Page images and extracted text
────────────────────

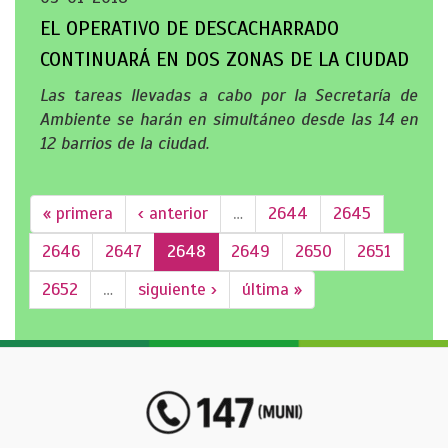
EL OPERATIVO DE DESCACHARRADO
CONTINUARÁ EN DOS ZONAS DE LA CIUDAD
Las tareas llevadas a cabo por la Secretaría de
Ambiente se harán en simultáneo desde las 14 en
12 barrios de la ciudad.
« primera
‹ anterior
…
2644
2645
2646
2647
2648
2649
2650
2651
2652
…
siguiente ›
última »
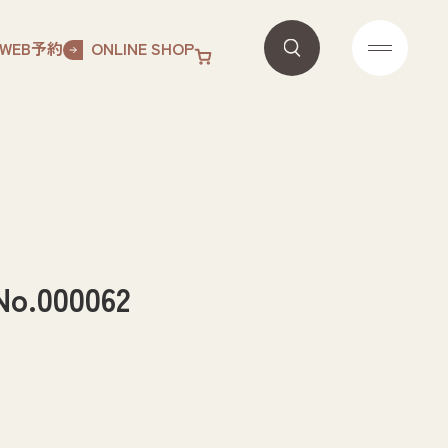
WEB予約
ONLINE SHOP
00062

────────────────────

» **DIRECTIONS FOR THIS TASK**
Retype the records exactly, but skip the pictures.

» **TASK RESULT**
EL OPERATIVO DE DESCACHARRADO
CONTINUARÁ EN DOS ZONAS DE LA CIUDAD
Las tareas llevadas a cabo por la Secretaría de
Ambiente se harán en simultáneo desde las 14 en
12 barrios de la ciudad.
« primera
‹ anterior
…
2644
2645
2646
2647
2648
2649
2650
2651
2652
…
siguiente ›
última »
WEB予約
ONLINE SHOP
00062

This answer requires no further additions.